- **Exercise brief**
After locating the line that contains "28 unclear." in the records below, write out exactly that line and each line after it through the one that contains "morbidity’, ‘mortality’ and", and nothing else.

- **Material provided**
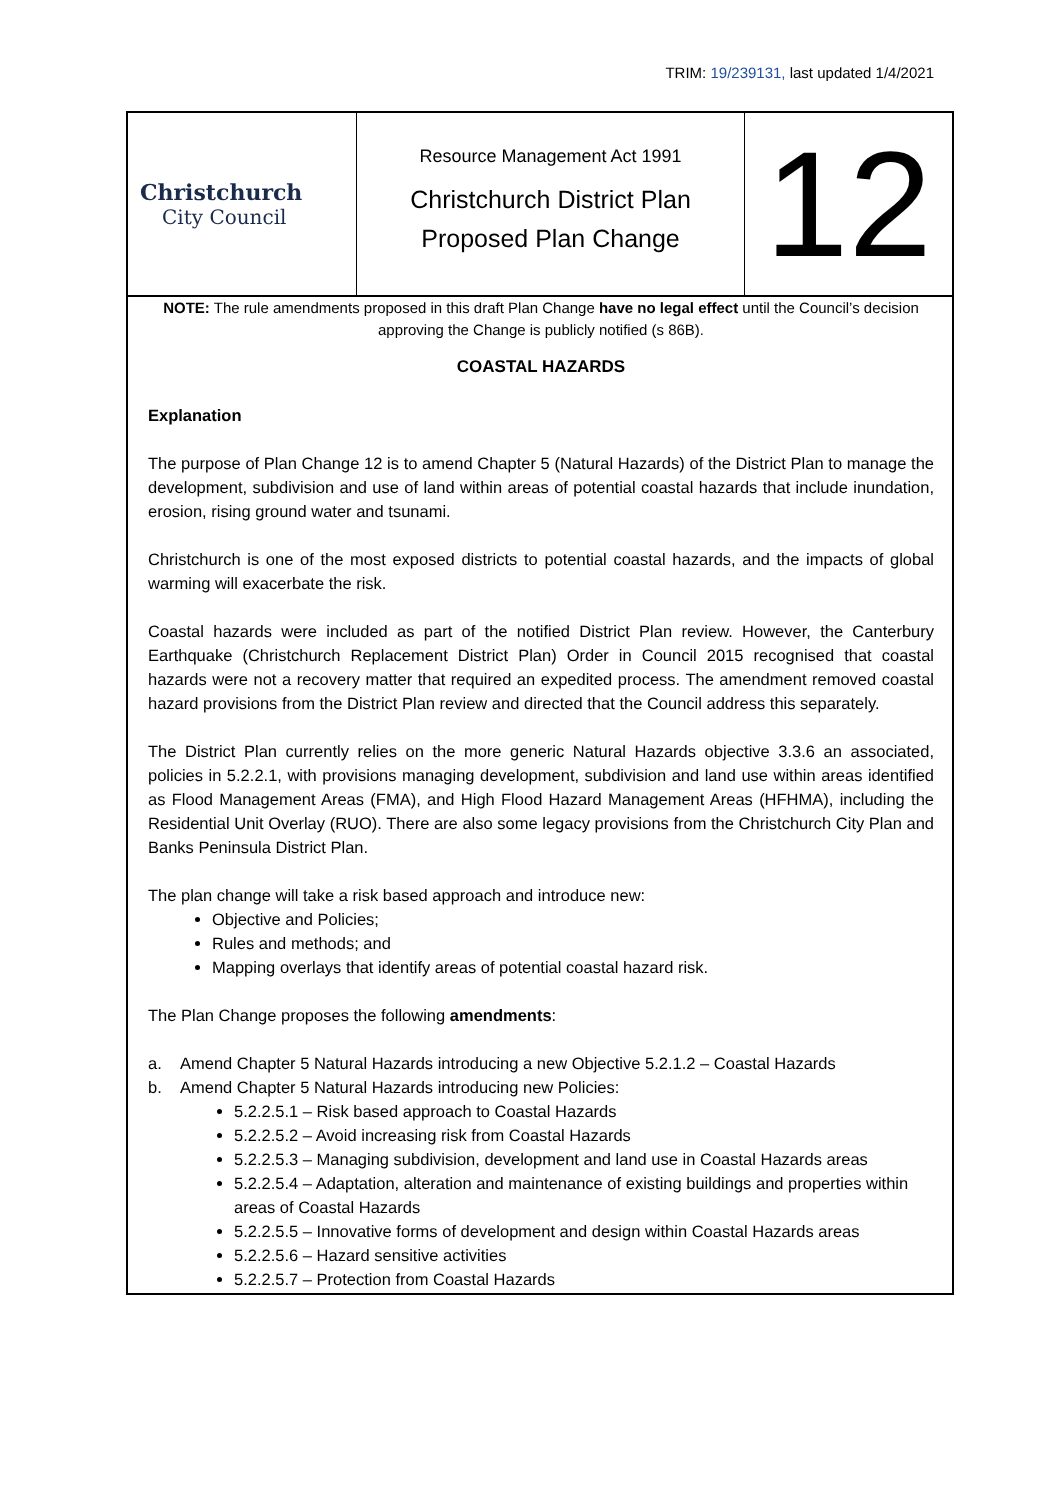TRIM: 19/239131, last updated 1/4/2021
| Christchurch City Council | Resource Management Act 1991 Christchurch District Plan Proposed Plan Change | 12 |
NOTE: The rule amendments proposed in this draft Plan Change have no legal effect until the Council’s decision approving the Change is publicly notified (s 86B).
COASTAL HAZARDS
Explanation
The purpose of Plan Change 12 is to amend Chapter 5 (Natural Hazards) of the District Plan to manage the development, subdivision and use of land within areas of potential coastal hazards that include inundation, erosion, rising ground water and tsunami.
Christchurch is one of the most exposed districts to potential coastal hazards, and the impacts of global warming will exacerbate the risk.
Coastal hazards were included as part of the notified District Plan review. However, the Canterbury Earthquake (Christchurch Replacement District Plan) Order in Council 2015 recognised that coastal hazards were not a recovery matter that required an expedited process. The amendment removed coastal hazard provisions from the District Plan review and directed that the Council address this separately.
The District Plan currently relies on the more generic Natural Hazards objective 3.3.6 an associated, policies in 5.2.2.1, with provisions managing development, subdivision and land use within areas identified as Flood Management Areas (FMA), and High Flood Hazard Management Areas (HFHMA), including the Residential Unit Overlay (RUO). There are also some legacy provisions from the Christchurch City Plan and Banks Peninsula District Plan.
The plan change will take a risk based approach and introduce new:
Objective and Policies;
Rules and methods; and
Mapping overlays that identify areas of potential coastal hazard risk.
The Plan Change proposes the following amendments:
a. Amend Chapter 5 Natural Hazards introducing a new Objective 5.2.1.2 – Coastal Hazards
b. Amend Chapter 5 Natural Hazards introducing new Policies:
5.2.2.5.1 – Risk based approach to Coastal Hazards
5.2.2.5.2 – Avoid increasing risk from Coastal Hazards
5.2.2.5.3 – Managing subdivision, development and land use in Coastal Hazards areas
5.2.2.5.4 – Adaptation, alteration and maintenance of existing buildings and properties within areas of Coastal Hazards
5.2.2.5.5 – Innovative forms of development and design within Coastal Hazards areas
5.2.2.5.6 – Hazard sensitive activities
5.2.2.5.7 – Protection from Coastal Hazards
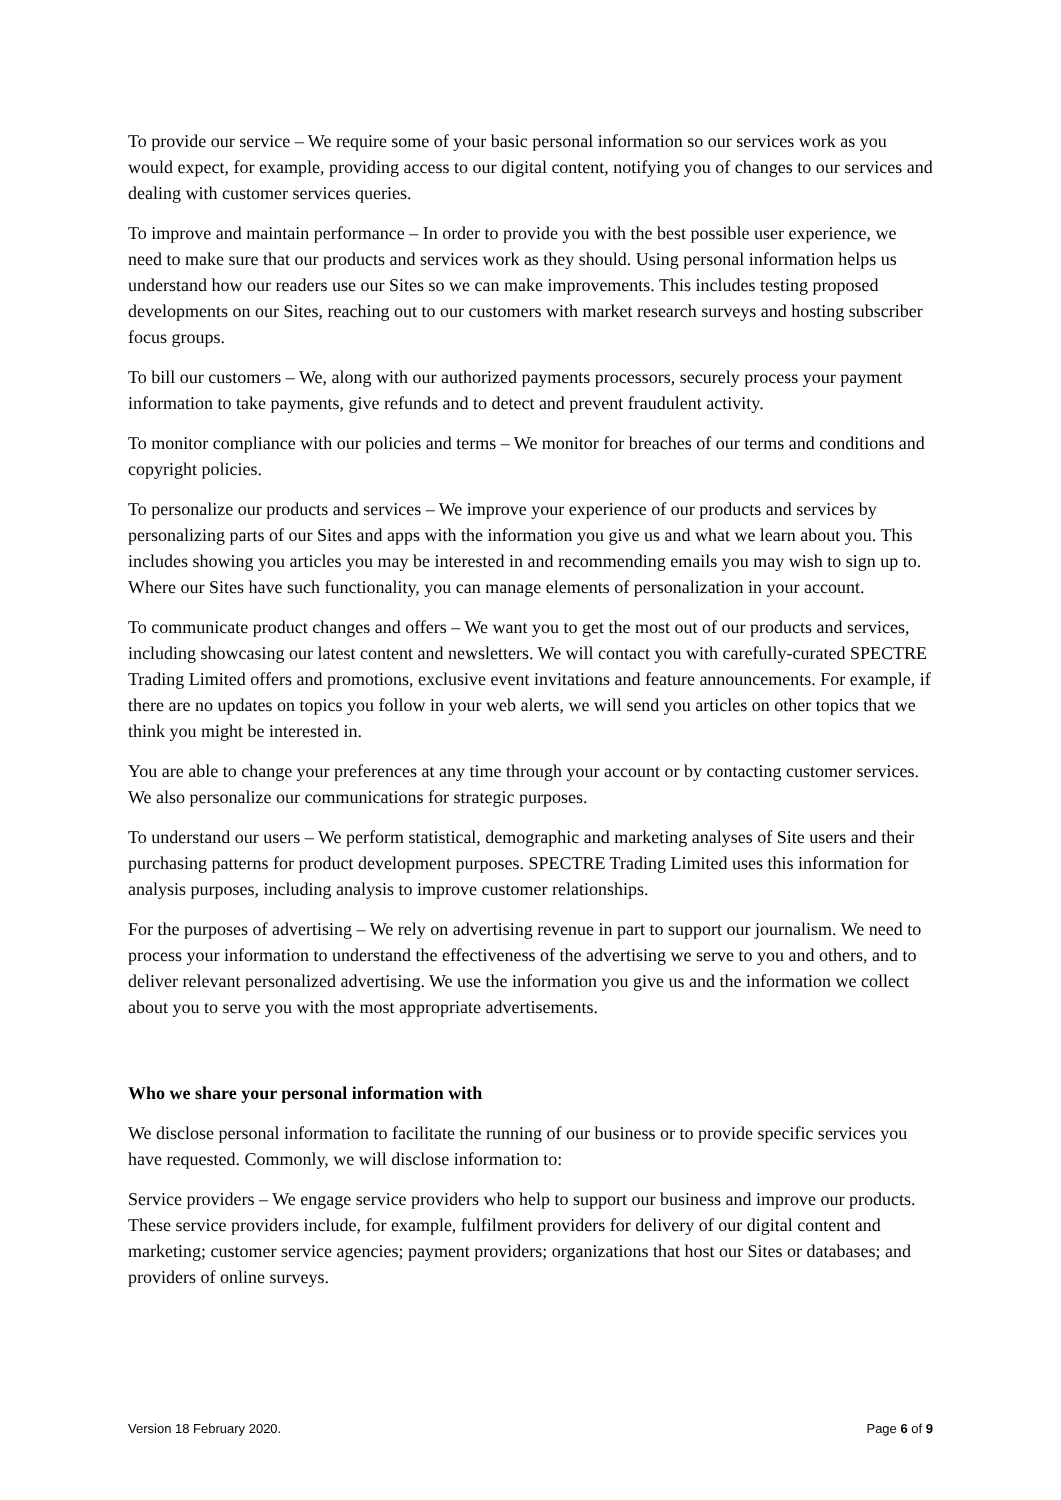To provide our service – We require some of your basic personal information so our services work as you would expect, for example, providing access to our digital content, notifying you of changes to our services and dealing with customer services queries.
To improve and maintain performance – In order to provide you with the best possible user experience, we need to make sure that our products and services work as they should. Using personal information helps us understand how our readers use our Sites so we can make improvements. This includes testing proposed developments on our Sites, reaching out to our customers with market research surveys and hosting subscriber focus groups.
To bill our customers – We, along with our authorized payments processors, securely process your payment information to take payments, give refunds and to detect and prevent fraudulent activity.
To monitor compliance with our policies and terms – We monitor for breaches of our terms and conditions and copyright policies.
To personalize our products and services – We improve your experience of our products and services by personalizing parts of our Sites and apps with the information you give us and what we learn about you. This includes showing you articles you may be interested in and recommending emails you may wish to sign up to. Where our Sites have such functionality, you can manage elements of personalization in your account.
To communicate product changes and offers – We want you to get the most out of our products and services, including showcasing our latest content and newsletters. We will contact you with carefully-curated SPECTRE Trading Limited offers and promotions, exclusive event invitations and feature announcements. For example, if there are no updates on topics you follow in your web alerts, we will send you articles on other topics that we think you might be interested in.
You are able to change your preferences at any time through your account or by contacting customer services. We also personalize our communications for strategic purposes.
To understand our users – We perform statistical, demographic and marketing analyses of Site users and their purchasing patterns for product development purposes. SPECTRE Trading Limited uses this information for analysis purposes, including analysis to improve customer relationships.
For the purposes of advertising – We rely on advertising revenue in part to support our journalism. We need to process your information to understand the effectiveness of the advertising we serve to you and others, and to deliver relevant personalized advertising. We use the information you give us and the information we collect about you to serve you with the most appropriate advertisements.
Who we share your personal information with
We disclose personal information to facilitate the running of our business or to provide specific services you have requested. Commonly, we will disclose information to:
Service providers – We engage service providers who help to support our business and improve our products. These service providers include, for example, fulfilment providers for delivery of our digital content and marketing; customer service agencies; payment providers; organizations that host our Sites or databases; and providers of online surveys.
Version 18 February 2020. Page 6 of 9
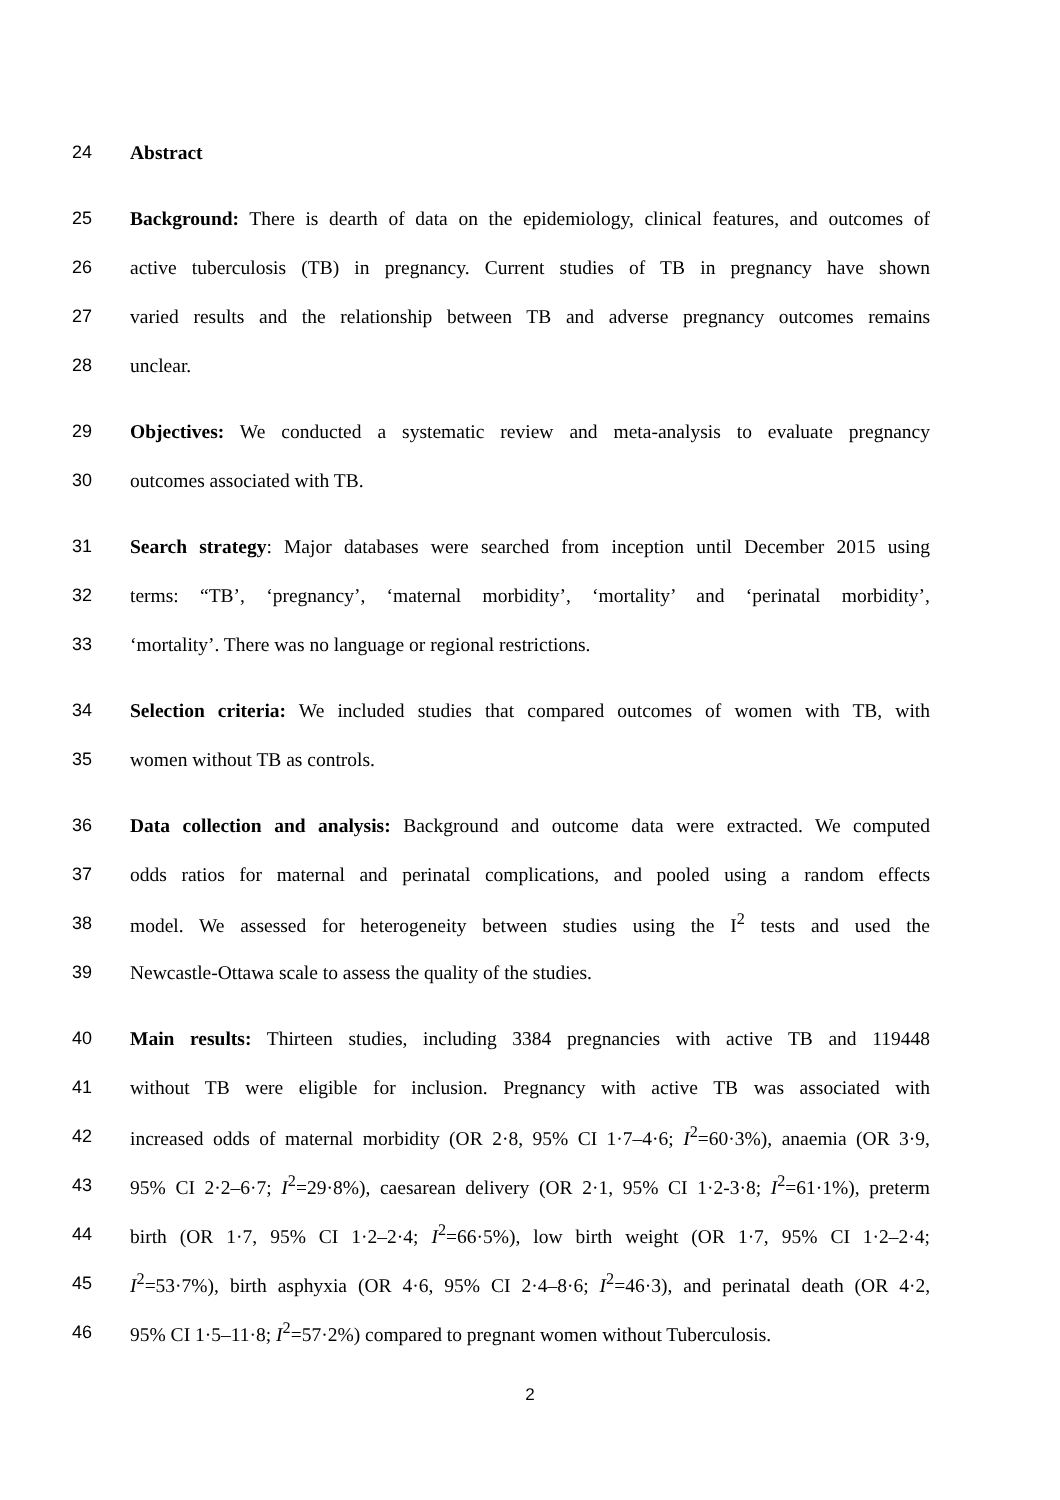24 Abstract
25 Background: There is dearth of data on the epidemiology, clinical features, and outcomes of
26 active tuberculosis (TB) in pregnancy. Current studies of TB in pregnancy have shown
27 varied results and the relationship between TB and adverse pregnancy outcomes remains
28 unclear.
29 Objectives: We conducted a systematic review and meta-analysis to evaluate pregnancy
30 outcomes associated with TB.
31 Search strategy: Major databases were searched from inception until December 2015 using
32 terms: “TB’, ‘pregnancy’, ‘maternal morbidity’, ‘mortality’ and ‘perinatal morbidity’,
33 ‘mortality’. There was no language or regional restrictions.
34 Selection criteria: We included studies that compared outcomes of women with TB, with
35 women without TB as controls.
36 Data collection and analysis: Background and outcome data were extracted. We computed
37 odds ratios for maternal and perinatal complications, and pooled using a random effects
38 model. We assessed for heterogeneity between studies using the I<sup>2</sup> tests and used the
39 Newcastle-Ottawa scale to assess the quality of the studies.
40 Main results: Thirteen studies, including 3384 pregnancies with active TB and 119448
41 without TB were eligible for inclusion. Pregnancy with active TB was associated with
42 increased odds of maternal morbidity (OR 2·8, 95% CI 1·7–4·6; I<sup>2</sup>=60·3%), anaemia (OR 3·9,
43 95% CI 2·2–6·7; I<sup>2</sup>=29·8%), caesarean delivery (OR 2·1, 95% CI 1·2-3·8; I<sup>2</sup>=61·1%), preterm
44 birth (OR 1·7, 95% CI 1·2–2·4; I<sup>2</sup>=66·5%), low birth weight (OR 1·7, 95% CI 1·2–2·4;
45 I<sup>2</sup>=53·7%), birth asphyxia (OR 4·6, 95% CI 2·4–8·6; I<sup>2</sup>=46·3), and perinatal death (OR 4·2,
46 95% CI 1·5–11·8; I<sup>2</sup>=57·2%) compared to pregnant women without Tuberculosis.
2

- **Problem solution**
28 unclear.
29 Objectives: We conducted a systematic review and meta-analysis to evaluate pregnancy
30 outcomes associated with TB.
31 Search strategy: Major databases were searched from inception until December 2015 using
32 terms: “TB’, ‘pregnancy’, ‘maternal morbidity’, ‘mortality’ and ‘perinatal morbidity’,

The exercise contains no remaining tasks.